By Christopher J. Anderson, Ph.D., Methodist Librarian
One of the joys of working in an archive is finding hidden historical gems among the piles of papers, rows of boxes, and vaults of film. Recently, I located one such item while analyzing
16-mm films in one of our lower vaults. The black and white film was titled “Forget Richards!” (1958) and upon review I soon realized there would be great interest from staff at another well-known archive located a few hours north of Madison in Cooperstown, New York.
During the 1950s the Television, Radio, and Film Commission of the Methodist Church produced a series titled “Talk Back” which was broadcast in the New York City area on WOR-TV 9. Each 30-minute episode included a moral play segment and a subsequent conversation by a panel of local religious and business leaders.
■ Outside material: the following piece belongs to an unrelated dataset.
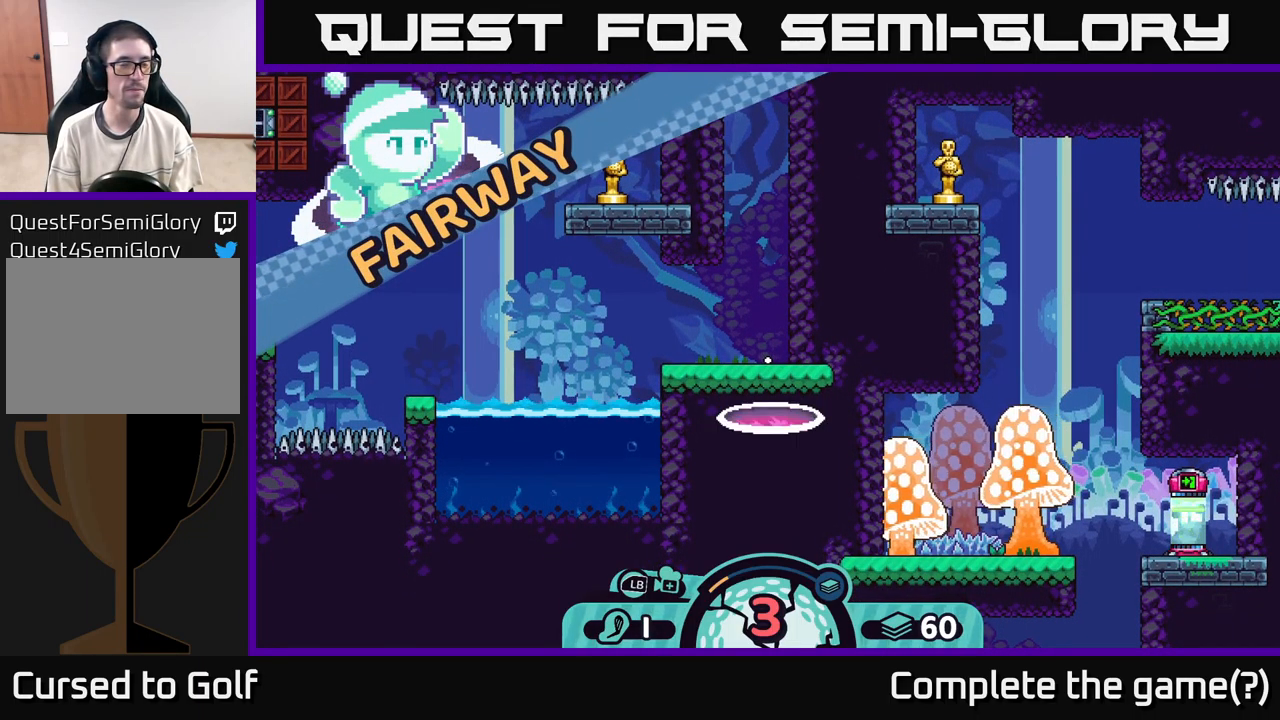
{"buttons": [], "left_stick": "center", "right_stick": "up-left", "events": [[16, "right_stick", "up-left"], [200, "right_stick", "left"], [366, "right_stick", "up-left"]]}
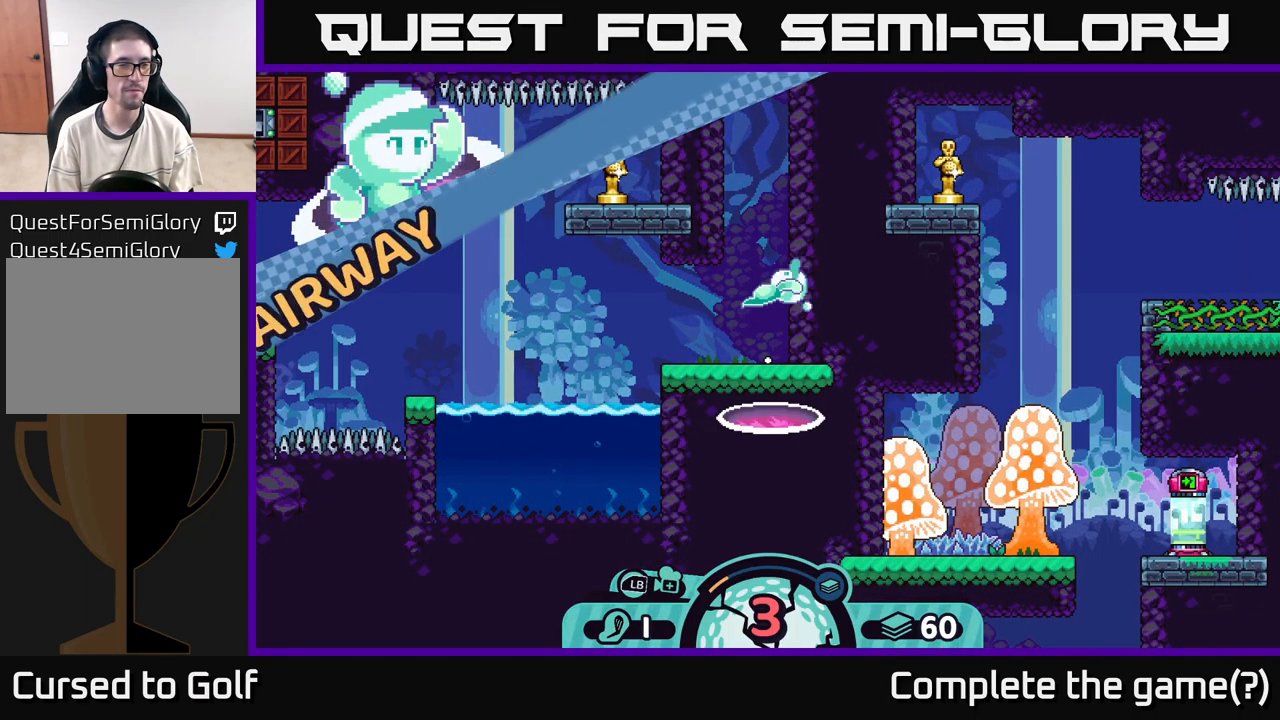
{"buttons": [], "left_stick": "center", "right_stick": "left", "events": [[50, "right_stick", "left"], [216, "right_stick", "up-left"], [333, "right_stick", "left"]]}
The session was led by a moderator who connected the commentary of the panel with the ethical vignette portrayed in the film.
In “Forget Richards!” the moderator is played by baseball legend Jackie Robinson. In 1947, Robinson became the first African American player to break Major League Baseball’s exclusion of black athletes. What makes the film intriguing is that Robinson is not wearing a baseball uniform but rather a jacket and tie. In fact, the film has nothing to do with baseball at all. The episode is related to ethics in the workplace.
After locating the film, I contacted the Baseball Hall of Fame in Cooperstown to see if they owned a copy of the production. They responded that they had never heard of the film and were very excited to add a copy to their Jackie Robinson collection. In November, Dr. Robert Williams, General Secretary of the General Commission on Archives and History for the United Methodist Church, and I presented the Hall of Fame with a DVD copy of the film. Our special collections gem at Drew now adds another piece of history to the rich Cooperstown collection.